• Task goal:
The records below are split into lines. How many of those lines contain the string "press"? Reply with the number only.

• Task inputs:

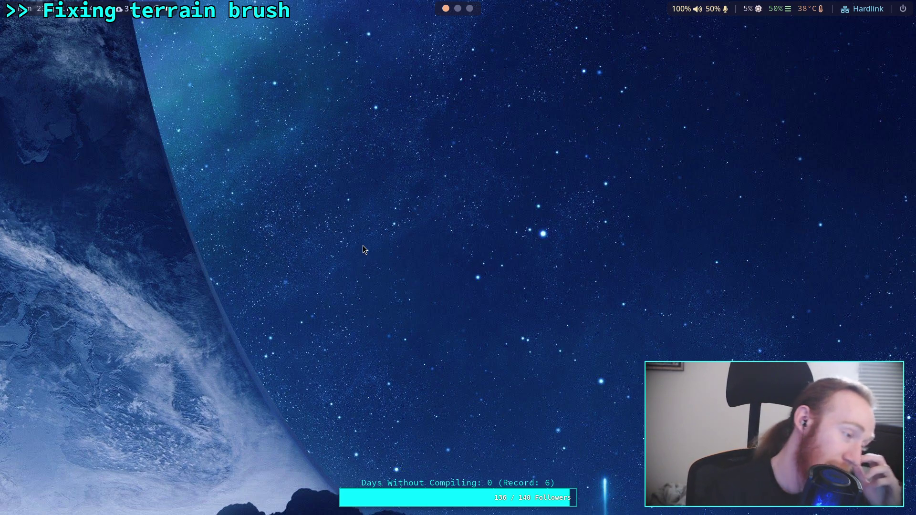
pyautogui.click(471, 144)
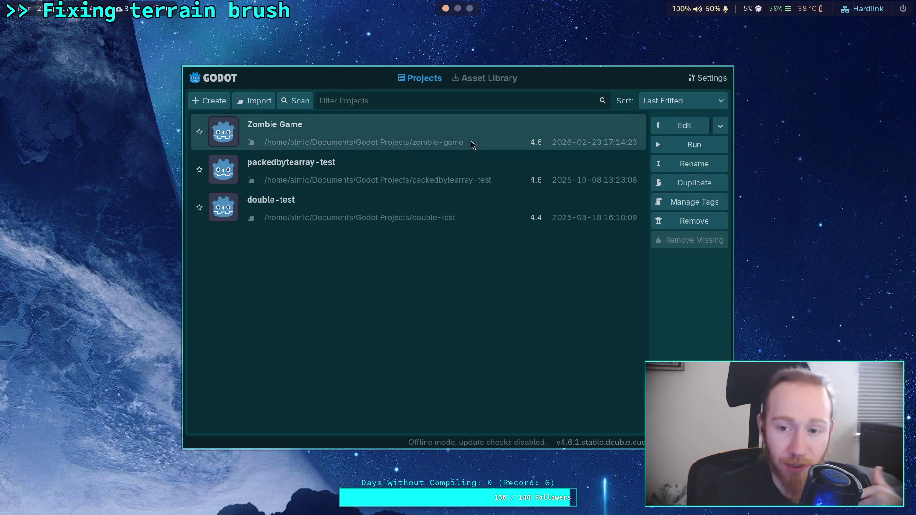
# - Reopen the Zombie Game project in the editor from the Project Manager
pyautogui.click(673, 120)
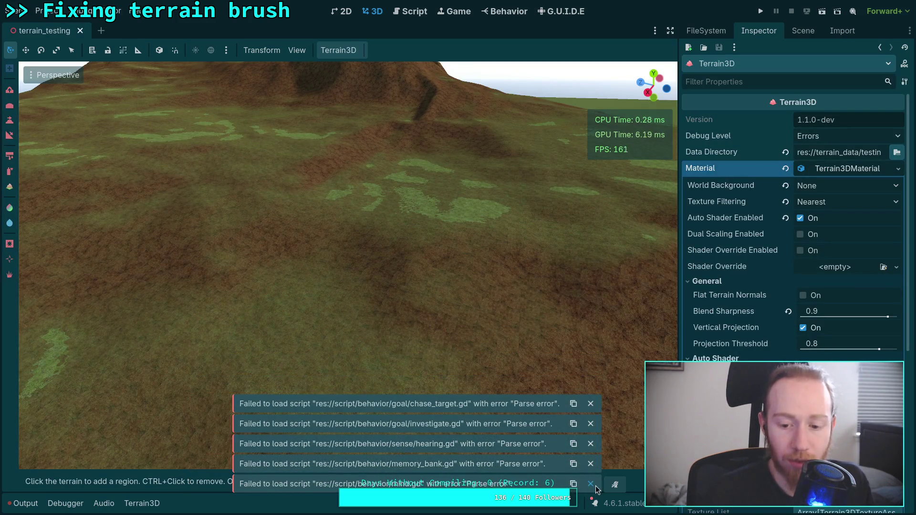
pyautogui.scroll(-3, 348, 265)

* * *

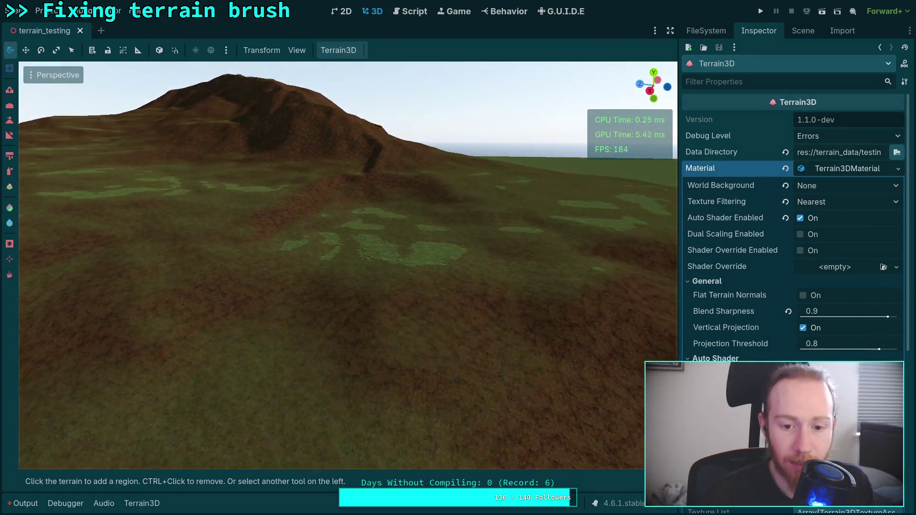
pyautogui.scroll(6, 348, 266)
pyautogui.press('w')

--

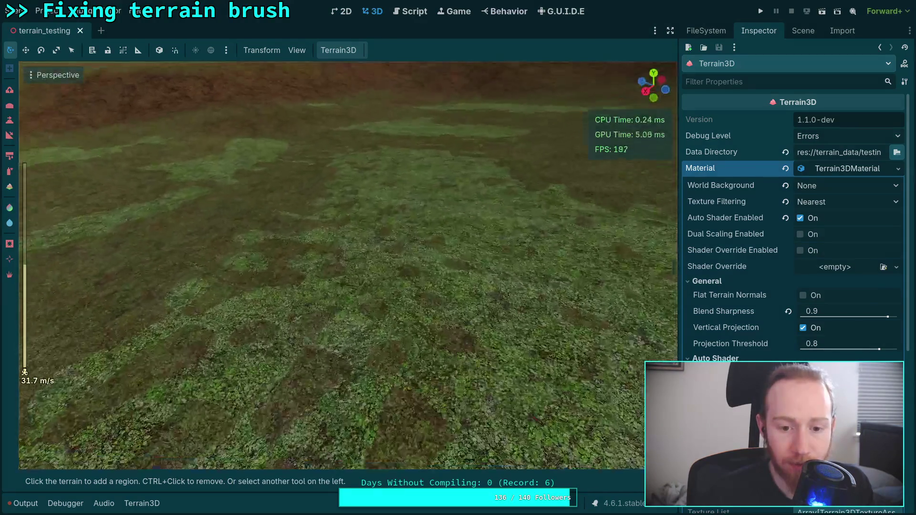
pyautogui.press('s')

• Response area:
2